That's a really great question. It could go either way I mean look what Google did to Blindtype. It was a great idea but they've used barely any of it if any at all. I hope to see more of it in the future as well as looking forward to seeing what Majel is all about.


----------



## DigitalDK (Jun 7, 2011)

meijin3 said:


> Although I think Siri is pretty gimicky, I'm all for Apple doing well because that means Google can't just sit there idle! If Android had like 90% of the marketshare already, do you think something as awesome as ICS would be around? Competition is great because it means we win in the end!

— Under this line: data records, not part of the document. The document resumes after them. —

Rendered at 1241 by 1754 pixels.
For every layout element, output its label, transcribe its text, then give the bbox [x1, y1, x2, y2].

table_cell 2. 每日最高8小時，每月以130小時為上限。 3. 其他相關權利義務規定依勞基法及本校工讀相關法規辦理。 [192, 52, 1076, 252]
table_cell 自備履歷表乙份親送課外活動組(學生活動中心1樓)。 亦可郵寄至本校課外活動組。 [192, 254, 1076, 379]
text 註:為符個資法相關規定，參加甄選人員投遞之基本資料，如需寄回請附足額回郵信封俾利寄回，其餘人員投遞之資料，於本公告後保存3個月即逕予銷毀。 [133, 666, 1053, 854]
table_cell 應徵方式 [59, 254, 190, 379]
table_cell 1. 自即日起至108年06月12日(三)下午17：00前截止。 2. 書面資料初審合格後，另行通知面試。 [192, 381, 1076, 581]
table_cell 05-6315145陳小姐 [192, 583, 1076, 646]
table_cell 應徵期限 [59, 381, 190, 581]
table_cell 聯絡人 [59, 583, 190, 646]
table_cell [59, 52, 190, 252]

You're 100% right! Why do you think Apple spent the past two years pumping out boring lack-luster updates? Not to mention all that last update was a slew of copycat features from Android. However with ICS I expect to see something impressive in the next OS update.


----------



## 45190 (Dec 10, 2011)

DigitalDK said:


> You're 100% right! Why do you think Apple spent the past two years pumping out boring lack-luster updates? Not to mention all that last update was a slew of copycat features from Android. However with ICS I expect to see something impressive in the next OS update.


Yeah, I used to be a HUGE iOS fan boy until I got my Droid X a year ago. My eyes have certainly been opened especially since Apple hasn't done anything new in the past few years. Google is constantly innovating on their Android platform and I'm so glad I made the jump


----------